NNX Implement Conv2D

Why this matters

Conv2D is the workhorse of vision. ResNets, U-Nets, EfficientNets, ViT patch embeddings — all are stacks of Conv2D → norm → activation with strides for downsampling. Reimplementing it in nnx is the same exercise you’d do in Linen, with one fewer layer of ceremony: parameters live on the module, calling runs the forward.

The math is identical to Conv1D — just one more spatial axis. If the last problem made sense, this one should feel mechanical.

Input layout

For 2-D conv, Flax convention is channels-LAST:

Input x: (H, W, C_in) — height, width, in-channels.
Output y: (H_out, W_out, C_out).

Add a batch dim → (1, H, W, C_in) for conv_general_dilated.

PyTorch is NCHW (channels first). Flax/JAX uses NHWC because XLA prefers it for memory layout on TPU and modern GPUs. PyTorch’s “channels-last” mode is exactly this layout, but PyTorch defaults to NCHW and reorders under the hood for many GPU kernels — Flax just decided “channels-last, always” and avoided the entire class of performance gotchas.

Kernel layout: HWIO

The 2-D conv kernel has shape (kh, kw, C_in, C_out):

kh, kw: kernel height and width.
C_in: input channels.
C_out: output channels.

Stride and SAME padding

With padding="SAME" and stride=s:

Output spatial size = ceil(H / s) (and likewise for W).
JAX picks padding amounts so the output is exactly H_out * s ≈ H.

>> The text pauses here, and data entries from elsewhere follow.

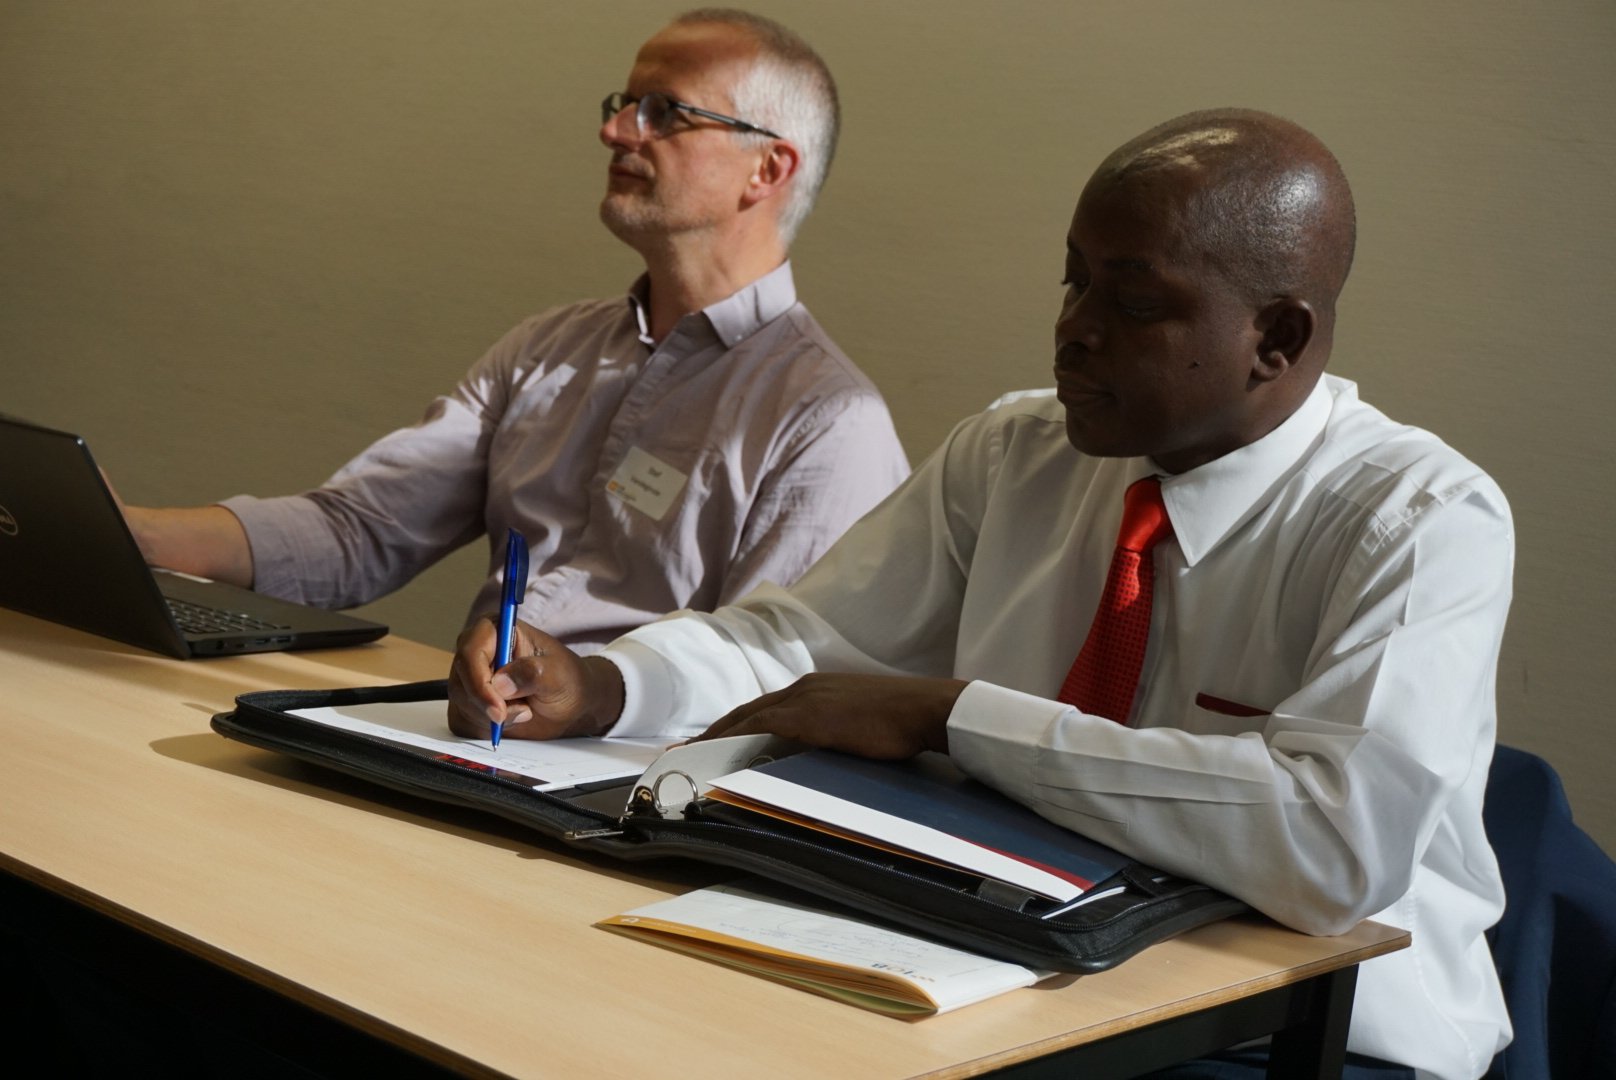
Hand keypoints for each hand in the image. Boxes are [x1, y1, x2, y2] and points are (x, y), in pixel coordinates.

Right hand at [446, 617, 623, 740]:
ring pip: (462, 703)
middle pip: (462, 681)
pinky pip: (465, 720)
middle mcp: (476, 651)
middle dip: (489, 705)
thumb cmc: (566, 679)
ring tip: (526, 710)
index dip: (480, 683)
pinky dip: (487, 727)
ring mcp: (469, 678)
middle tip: (523, 713)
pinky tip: (513, 719)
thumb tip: (500, 683)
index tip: (498, 709)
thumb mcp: (558, 673)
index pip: (471, 653)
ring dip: (493, 717)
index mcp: (494, 630)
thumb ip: (532, 673)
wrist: (570, 703)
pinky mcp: (468, 702)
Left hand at [692, 673, 966, 758]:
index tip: (709, 742)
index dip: (733, 725)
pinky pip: (756, 728)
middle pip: (744, 711)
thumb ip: (837, 733)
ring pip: (743, 718)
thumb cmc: (903, 722)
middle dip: (711, 732)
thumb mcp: (862, 724)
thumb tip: (824, 757)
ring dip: (712, 738)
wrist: (924, 708)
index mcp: (815, 690)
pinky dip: (730, 739)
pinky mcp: (807, 716)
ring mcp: (803, 699)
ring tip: (684, 756)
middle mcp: (803, 688)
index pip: (763, 708)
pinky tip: (713, 753)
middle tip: (680, 751)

With stride=1, output is same size as input. With stride=2, output is roughly half (ceil(H/2)).

Examples for input H=3, W=3:

kernel 3x3, stride=1, SAME → output (3, 3, ...).
kernel 3x3, stride=2, SAME → output (2, 2, ...).

Worked sketch

class MyConv2D(nnx.Module):
    def __init__(self, in_features, out_features, kernel_h, kernel_w,
                 stride, rngs):
        key = rngs.params()
        init = jax.nn.initializers.lecun_normal()
        self.kernel = nnx.Param(
            init(key, (kernel_h, kernel_w, in_features, out_features))
        )
        self.bias = nnx.Param(jnp.zeros((out_features,)))
        self.stride = stride                      # plain attribute, not a Param

    def __call__(self, x):
        x_b = x[jnp.newaxis, ...]                  # (1, H, W, C_in)
        y = jax.lax.conv_general_dilated(
            x_b,
            self.kernel.value,
            window_strides=(self.stride, self.stride),
            padding="SAME",
            dimension_numbers=("NHWC", "HWIO", "NHWC"),
        )
        return y[0] + self.bias                     # (H_out, W_out, C_out)

self.stride = stride (without nnx.Param or nnx.Variable) is a static attribute — not part of the module’s state pytree, but perfectly fine for fixed hyperparameters like stride or padding mode.

Why nnx makes this clean

Linen’s nn.Conv is a wrapper around conv_general_dilated. nnx’s nnx.Conv is the same wrapper. When you write your own conv layer in nnx, you reach for conv_general_dilated directly — and the rest of the module is just attribute assignments. No @nn.compact, no self.param (those are Linen idioms).

Common pitfalls

(C_in, C_out, kh, kw) (PyTorch) layout. Flax is (kh, kw, C_in, C_out) (HWIO).
Forgetting x[None, ...]. conv_general_dilated requires a batched input. The error is cryptic.
Off-by-one with stride>1. Output spatial size is ceil(H/stride), not H // stride.
Bare self.kernel into conv_general_dilated. The conv primitive doesn’t auto-unwrap; pass self.kernel.value.

Problem

Write conv2d_forward(seed, x, features, kernel_h, kernel_w, stride):

Define MyConv2D(nnx.Module) with kernel nnx.Param (kernel_h, kernel_w, in_features, out_features) (HWIO, lecun-normal), bias nnx.Param (out_features,) (zeros), and self.stride = stride as a static attribute.
__call__: add batch dim, run conv_general_dilated with window_strides=(stride, stride), padding="SAME", dimension_numbers=("NHWC", "HWIO", "NHWC"). Drop batch, add bias.
Build with nnx.Rngs(int(seed)), instantiate with all dims cast to int, return model(x).reshape(-1).

Inputs:

seed: int (passed as float).
x: 3-D JAX array (H, W, C_in).
features, kernel_h, kernel_w, stride: ints (passed as floats).

Output: 1-D array (flattened conv output).